Back in 2010, Rainbow’s first videos on “RandyRainbowsBlahg,” like “Randy Rainbow is dating Mel Gibson,” garnered a fair viewership of avid followers. Shot in his tidy New York apartment, his shtick used one-sided phone conversations with another voice dubbed in. Often with his mother on the other end, Rainbow would inevitably be interrupted by an incoming call from his latest date, politician or the pope. Sometimes he’d burst into song, or just dish about the silly daily grind of living gay in the Big Apple. The Blahg rechristened as the “Randy Rainbow Show” as his au courant topicality became increasingly political, he moved out of his apartment and into the streets. In one episode, “Gay Boy Scouts,” Scout Rainbow sells cookies door-to-door, pitching varieties like “Fierce Marys,” “Chocolate Daddies” and “Bossy Bottoms.”
Then, propelled by the gold mine of material the 2016 presidential campaign provided and buttressed by vastly improved and sophisticated production values, Rainbow took on the persona of a smart network news interviewer (think a very catty gay male Barbara Walters).
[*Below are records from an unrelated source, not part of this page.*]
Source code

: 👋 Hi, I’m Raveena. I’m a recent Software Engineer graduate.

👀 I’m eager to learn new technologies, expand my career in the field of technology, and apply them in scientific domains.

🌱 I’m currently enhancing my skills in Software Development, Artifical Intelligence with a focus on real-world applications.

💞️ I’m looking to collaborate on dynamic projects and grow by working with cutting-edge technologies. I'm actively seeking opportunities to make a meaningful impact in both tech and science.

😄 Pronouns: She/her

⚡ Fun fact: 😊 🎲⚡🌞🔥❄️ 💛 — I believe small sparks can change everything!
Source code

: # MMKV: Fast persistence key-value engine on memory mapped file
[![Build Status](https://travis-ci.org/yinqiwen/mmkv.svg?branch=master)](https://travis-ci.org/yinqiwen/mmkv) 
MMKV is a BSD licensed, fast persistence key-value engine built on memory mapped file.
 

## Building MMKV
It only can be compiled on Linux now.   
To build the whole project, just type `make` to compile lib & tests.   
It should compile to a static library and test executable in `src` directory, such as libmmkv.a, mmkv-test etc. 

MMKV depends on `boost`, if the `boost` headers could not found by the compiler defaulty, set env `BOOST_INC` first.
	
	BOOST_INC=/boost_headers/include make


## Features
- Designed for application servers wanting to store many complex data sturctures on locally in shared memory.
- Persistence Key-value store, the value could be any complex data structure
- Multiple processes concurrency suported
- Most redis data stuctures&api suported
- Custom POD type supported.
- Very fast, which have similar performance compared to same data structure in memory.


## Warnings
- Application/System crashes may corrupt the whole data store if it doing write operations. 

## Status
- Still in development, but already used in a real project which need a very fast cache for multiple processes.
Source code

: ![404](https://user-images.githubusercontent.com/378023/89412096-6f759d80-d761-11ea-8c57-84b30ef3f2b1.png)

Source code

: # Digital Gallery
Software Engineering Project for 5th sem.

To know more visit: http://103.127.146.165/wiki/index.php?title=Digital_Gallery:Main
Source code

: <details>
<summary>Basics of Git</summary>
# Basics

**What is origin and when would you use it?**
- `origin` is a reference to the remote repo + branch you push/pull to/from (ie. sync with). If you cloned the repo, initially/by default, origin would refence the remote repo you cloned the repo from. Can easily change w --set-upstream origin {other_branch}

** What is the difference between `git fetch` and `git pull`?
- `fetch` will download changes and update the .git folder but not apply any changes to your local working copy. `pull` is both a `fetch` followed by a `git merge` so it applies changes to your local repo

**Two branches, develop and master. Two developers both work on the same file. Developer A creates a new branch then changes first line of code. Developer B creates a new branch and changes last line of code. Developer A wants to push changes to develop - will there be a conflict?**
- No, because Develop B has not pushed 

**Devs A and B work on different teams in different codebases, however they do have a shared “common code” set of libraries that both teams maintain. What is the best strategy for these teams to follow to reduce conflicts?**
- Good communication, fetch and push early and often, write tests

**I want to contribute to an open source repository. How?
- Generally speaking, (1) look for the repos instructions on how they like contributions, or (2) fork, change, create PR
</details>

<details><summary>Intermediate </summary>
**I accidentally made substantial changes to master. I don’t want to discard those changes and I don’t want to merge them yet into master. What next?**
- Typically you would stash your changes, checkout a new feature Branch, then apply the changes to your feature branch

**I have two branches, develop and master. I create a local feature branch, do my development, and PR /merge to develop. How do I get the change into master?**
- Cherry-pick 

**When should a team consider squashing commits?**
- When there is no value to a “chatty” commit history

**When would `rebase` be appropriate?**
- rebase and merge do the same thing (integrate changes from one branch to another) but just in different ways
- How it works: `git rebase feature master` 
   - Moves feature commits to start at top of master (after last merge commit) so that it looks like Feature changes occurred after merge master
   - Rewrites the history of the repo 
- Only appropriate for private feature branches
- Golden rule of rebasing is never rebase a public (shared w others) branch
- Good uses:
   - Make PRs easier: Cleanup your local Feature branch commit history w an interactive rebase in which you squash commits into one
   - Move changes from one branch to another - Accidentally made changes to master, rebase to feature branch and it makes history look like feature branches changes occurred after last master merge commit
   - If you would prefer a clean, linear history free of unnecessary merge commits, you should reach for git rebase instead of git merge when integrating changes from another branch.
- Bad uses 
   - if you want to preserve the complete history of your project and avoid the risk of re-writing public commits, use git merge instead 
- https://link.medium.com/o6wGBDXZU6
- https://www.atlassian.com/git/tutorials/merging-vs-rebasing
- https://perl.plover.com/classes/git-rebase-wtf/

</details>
Using real clips of the POTUS, FLOTUS and others in split screen setups, he recreates those familiar, nauseatingly vapid TV exchanges with the rich and famous. Parody songs underscore the satire with awkward dead air and extended deer-in-the-headlights smiling stares add stinging sizzle to his subjects’ inevitable self-immolation.
Meanwhile, riding the wild wave of his success, Randy Rainbow will appear live and in person as the Miller Lite Main Stage host at our upcoming Milwaukee PrideFest. A star MC will be a first for the festival and, in the shadow of the looming political crisis for the LGBT community (and the world), a timely one. The question is whether millennial LGBTs, and the rest of us for that matter, are getting a motivating message for activism or merely a laugh.
We need the motivating message. The LGBT Community Center recently shared an article about the June 11 Equality March for Unity and Pride in Washington, DC. It added a caption “Sadly it is the same weekend as Wisconsin (sic) PrideFest.” Why sadly? Cities throughout the country are holding solidarity marches on the same day. Madison is and Milwaukee’s Pride Parade organizers, although not calling their event a protest march, have encouraged participants’ political expression.
It remains to be seen if the Rainbow resistance will make a difference. Still, I expect PrideFest’s traditional history exhibit, beyond celebrating our city’s 30th Anniversary of LGBT Pride, will remind us of our revolutionary roots and that the struggle is far from over.